Saat model AI atau Artificial Intelligence generatif baru seperti ChatGPT mendapatkan popularitas, beberapa ahli mengatakan bahwa untuk memastikan alat tersebut berfungsi dalam layanan kesehatan, bias rasial implisit yang dimasukkan ke dalam data kesehatan harus diperhitungkan.
Pejabat Google dan Microsoft membahas penggunaan AI dalam perawatan kesehatan selama acara Healthcare Datapalooza yang diadakan di Arlington, Virginia. Ada banyak kegembiraan seputar potensi model AI seperti ChatGPT—sebuah chatbot yang mengolah kumpulan data yang sangat besar untuk menghasilkan teks, video, dan kode—untuk kasus penggunaan perawatan kesehatan.
Tujuannya agar AI suatu hari nanti “mendukung pengambilan keputusan klinis dan meningkatkan literasi pasien dengan alat pendidikan yang mengurangi jargon,” kata Jacqueline Shreibati, M.D., pemimpin klinis senior di Google.
Namun, ada celah seputar penggunaan model ini dalam perawatan kesehatan. Yang paling utama di antara mereka adalah bahwa bukti klinis selalu berkembang dan berubah.
Masalah utama lainnya adalah data itu sendiri mungkin memiliki bias rasial yang perlu dikurangi. “Banyak data khususnya kesehatan memiliki rasisme struktural yang dimasukkan ke dalam kode,” kata Shrebati.
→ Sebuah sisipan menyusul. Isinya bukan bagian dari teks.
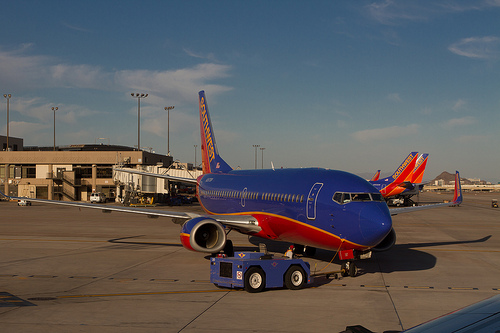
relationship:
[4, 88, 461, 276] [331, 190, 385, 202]
plane has windshield area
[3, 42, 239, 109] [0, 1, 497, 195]
clouds in sky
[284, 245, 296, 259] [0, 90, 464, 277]
man towing plane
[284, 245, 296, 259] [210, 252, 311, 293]
man towing vehicle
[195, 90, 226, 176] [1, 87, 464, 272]
tail wing pulled off aircraft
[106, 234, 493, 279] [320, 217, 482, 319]
shadow on ground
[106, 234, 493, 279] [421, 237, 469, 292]
shadow on ground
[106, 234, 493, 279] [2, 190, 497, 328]
shadow on ground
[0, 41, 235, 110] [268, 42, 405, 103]
clouds in sky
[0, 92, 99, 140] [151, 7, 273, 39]
cloud in sky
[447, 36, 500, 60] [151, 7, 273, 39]
cloud in sky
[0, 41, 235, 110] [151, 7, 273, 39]
clouds in sky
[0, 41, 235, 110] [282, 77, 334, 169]
clouds in sky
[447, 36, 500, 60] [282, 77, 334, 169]
cloud in sky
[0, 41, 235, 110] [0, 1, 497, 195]
clouds in sky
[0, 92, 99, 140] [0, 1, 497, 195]
cloud in sky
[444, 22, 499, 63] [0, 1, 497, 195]
cloud in sky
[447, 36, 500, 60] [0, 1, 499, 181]
cloud in sky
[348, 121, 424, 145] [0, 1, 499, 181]
cloud in sky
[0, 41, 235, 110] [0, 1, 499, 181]
clouds in sky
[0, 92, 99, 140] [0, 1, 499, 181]
cloud in sky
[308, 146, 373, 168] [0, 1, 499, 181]
white cloud in sky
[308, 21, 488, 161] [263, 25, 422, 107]
cloud in sky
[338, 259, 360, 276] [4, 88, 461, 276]
wheels on plane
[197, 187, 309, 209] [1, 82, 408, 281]
windows on plane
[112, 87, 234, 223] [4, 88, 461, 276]
tail of plane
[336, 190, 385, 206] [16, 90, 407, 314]
windshield of plane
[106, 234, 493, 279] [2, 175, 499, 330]
shadow on ground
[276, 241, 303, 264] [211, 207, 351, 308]
man driving vehicle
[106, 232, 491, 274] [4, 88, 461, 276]
shadow of plane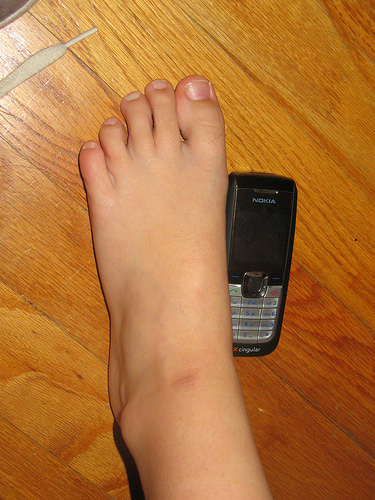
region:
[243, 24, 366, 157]
part of the wooden floor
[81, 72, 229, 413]
the child's little foot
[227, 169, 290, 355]
the nokia cell phone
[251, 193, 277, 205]
the nokia logo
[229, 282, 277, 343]
the cell phone key pad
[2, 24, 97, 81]
the white shoe lace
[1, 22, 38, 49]
the reflection on the floor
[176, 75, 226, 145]
the child's big toe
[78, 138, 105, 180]
the child's pinky toe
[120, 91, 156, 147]
the child's middle toe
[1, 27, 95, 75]
end of a white shoelace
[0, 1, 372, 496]
brown wooden floor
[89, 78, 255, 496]
person's foot is bare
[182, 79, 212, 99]
toenail on the big toe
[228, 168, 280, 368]
old black Nokia cell phone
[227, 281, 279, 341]
silver button pad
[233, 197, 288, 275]
black phone screen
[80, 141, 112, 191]
pinky toe and toenail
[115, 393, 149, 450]
ankle bone on foot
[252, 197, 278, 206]
white logo on cell phone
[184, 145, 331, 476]
A cellphone is visible.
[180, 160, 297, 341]
A cellphone is visible.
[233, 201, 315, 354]
A cellphone is visible.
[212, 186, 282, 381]
A cellphone is visible.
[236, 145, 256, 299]
A cellphone is visible.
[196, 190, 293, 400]
the old school cell phone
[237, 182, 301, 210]
the word nokia on the phone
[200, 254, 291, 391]
the silver numbers on the phone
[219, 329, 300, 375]
the word cingular on the phone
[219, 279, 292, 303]
the green phone symbol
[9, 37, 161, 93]
the white shoe lace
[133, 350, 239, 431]
the scar on the ankle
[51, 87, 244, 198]
the toes on the foot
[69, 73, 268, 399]
the entire foot in view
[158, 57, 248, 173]
the biggest of toes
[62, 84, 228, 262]
foot next to phone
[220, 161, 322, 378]
phone with blue numbers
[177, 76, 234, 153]
big toe of foot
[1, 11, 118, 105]
shoelace in the photo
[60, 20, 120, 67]
white tip of the shoelace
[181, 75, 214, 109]
toenail on foot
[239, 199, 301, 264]
screen of the phone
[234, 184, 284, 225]
label of the phone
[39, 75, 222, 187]
five toes on foot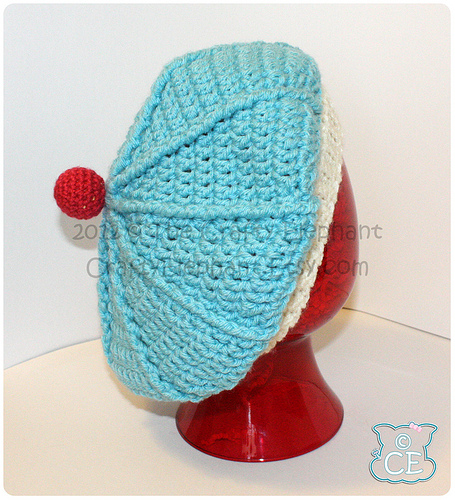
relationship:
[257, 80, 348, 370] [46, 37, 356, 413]
white on hat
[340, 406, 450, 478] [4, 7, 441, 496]
logo on photo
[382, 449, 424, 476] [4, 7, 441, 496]
ce written on photo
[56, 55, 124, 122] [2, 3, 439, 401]
wall in background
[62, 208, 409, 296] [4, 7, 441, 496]
watermark across photo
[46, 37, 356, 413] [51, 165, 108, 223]
hat has ball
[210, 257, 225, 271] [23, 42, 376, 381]
hole in hat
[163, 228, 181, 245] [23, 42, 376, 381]
hole in hat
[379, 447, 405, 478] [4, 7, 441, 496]
letter in photo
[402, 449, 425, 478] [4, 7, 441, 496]
letter in photo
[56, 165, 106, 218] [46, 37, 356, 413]
ball on hat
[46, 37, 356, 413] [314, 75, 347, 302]
hat has trim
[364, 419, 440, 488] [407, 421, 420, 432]
logo has bow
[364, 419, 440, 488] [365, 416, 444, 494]
logo in cecopyright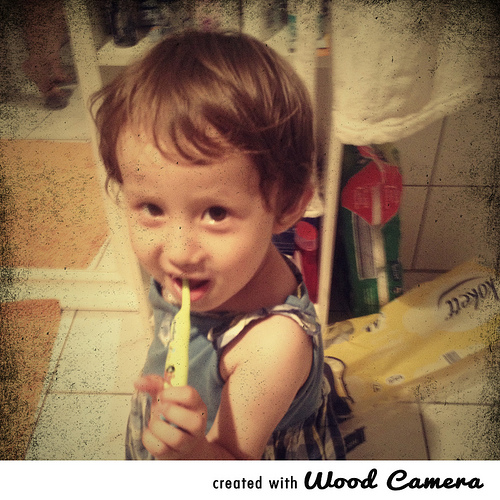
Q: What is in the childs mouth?
A: Toothbrush.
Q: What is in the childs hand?
A: Toothbrush.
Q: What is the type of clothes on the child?
A: A dress.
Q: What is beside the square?
A: A crack in counter tile.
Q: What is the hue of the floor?
A: White and cream.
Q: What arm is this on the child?
A: Left arm.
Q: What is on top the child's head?
A: Brown hair.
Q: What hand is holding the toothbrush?
A: Left hand.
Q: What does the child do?
A: Brushes teeth.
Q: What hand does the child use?
A: The left hand is used to hold toothbrush.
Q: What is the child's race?
A: Caucasian.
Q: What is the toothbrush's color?
A: Yellow.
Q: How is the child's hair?
A: Short and brown.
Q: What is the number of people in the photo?
A: One person.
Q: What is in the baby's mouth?
A: A toothbrush.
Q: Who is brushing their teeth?
A: A baby.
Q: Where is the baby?
A: In the bathroom.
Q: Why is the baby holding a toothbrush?
A: To brush her teeth.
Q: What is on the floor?
A: Rugs.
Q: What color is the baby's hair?
A: Brown.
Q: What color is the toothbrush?
A: Yellow.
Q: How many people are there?
A: One.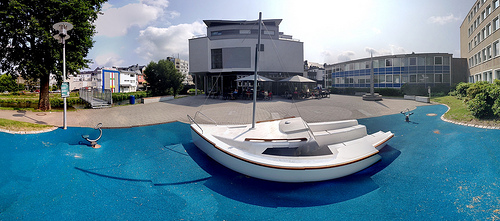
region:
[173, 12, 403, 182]
a boat is in the pool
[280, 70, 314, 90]
the tent is white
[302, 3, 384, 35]
the sun is bright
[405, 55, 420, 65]
the building has a window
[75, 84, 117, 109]
the bridge is small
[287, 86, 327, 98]
the people are sitting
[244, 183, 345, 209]
the shadow is on the bottom of the pool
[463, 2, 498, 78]
the building is tan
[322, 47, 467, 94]
the building is wide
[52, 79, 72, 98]
the sign is on the pole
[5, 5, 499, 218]
Boat sitting in the water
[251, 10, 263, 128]
Metal mast on front of boat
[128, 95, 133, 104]
Blue garbage can with lid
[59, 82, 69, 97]
Green sign on metal pole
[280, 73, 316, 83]
Large umbrella next to building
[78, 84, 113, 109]
Metal walkway with fence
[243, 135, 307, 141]
Red railing on boat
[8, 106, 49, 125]
Group of shadows on the pavement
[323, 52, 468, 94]
Blue and grey building in the background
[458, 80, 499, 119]
Green bush next to building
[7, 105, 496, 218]
a boat in a body of water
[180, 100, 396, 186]
boat is color white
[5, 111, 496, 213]
the water is color blue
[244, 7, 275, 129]
the mast of a boat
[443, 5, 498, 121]
plants in front a building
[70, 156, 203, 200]
a reflection of a pole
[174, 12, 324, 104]
a white building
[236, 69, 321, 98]
parasol in front a building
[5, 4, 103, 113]
a green tree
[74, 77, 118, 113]
a bridge over a creek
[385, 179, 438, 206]
the water is blue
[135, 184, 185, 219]
the water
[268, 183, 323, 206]
shadow in the water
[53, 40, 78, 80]
a pole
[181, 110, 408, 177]
a boat in the water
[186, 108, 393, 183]
the boat is white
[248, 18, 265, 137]
a pole on the boat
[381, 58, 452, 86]
a building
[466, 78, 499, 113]
the tree bush is green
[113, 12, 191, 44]
clouds in the sky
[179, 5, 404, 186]
White and brown sailboat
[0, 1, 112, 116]
Lush, green tree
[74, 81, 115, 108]
Silver walking bridge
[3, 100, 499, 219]
Crystal clear blue water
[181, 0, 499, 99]
Gray, white, and brown buildings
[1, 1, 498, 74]
Sunny sky with puffy white clouds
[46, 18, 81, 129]
Silver lamp post with sign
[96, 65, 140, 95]
White red and blue building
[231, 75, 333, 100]
Outside seating with umbrellas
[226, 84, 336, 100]
People sitting and standing outside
Dikutip dari laman fierchealthcare.com, “Banyak data kesehatan memiliki rasisme struktural yang dimasukkan ke dalam kode,” kata Shrebati.
Platform digital Doximity meluncurkan versi beta alat ChatGPT untuk dokter yang ditujukan untuk membantu tugas administratif seperti menyusun permintaan pra-otorisasi kepada perusahaan asuransi. Doximity berharap dapat membuat serangkaian petunjuk medis yang dapat bertindak sebagai draf surat kepada perusahaan asuransi, penolakan banding, dan instruksi pasca-prosedur untuk pasien. [kg]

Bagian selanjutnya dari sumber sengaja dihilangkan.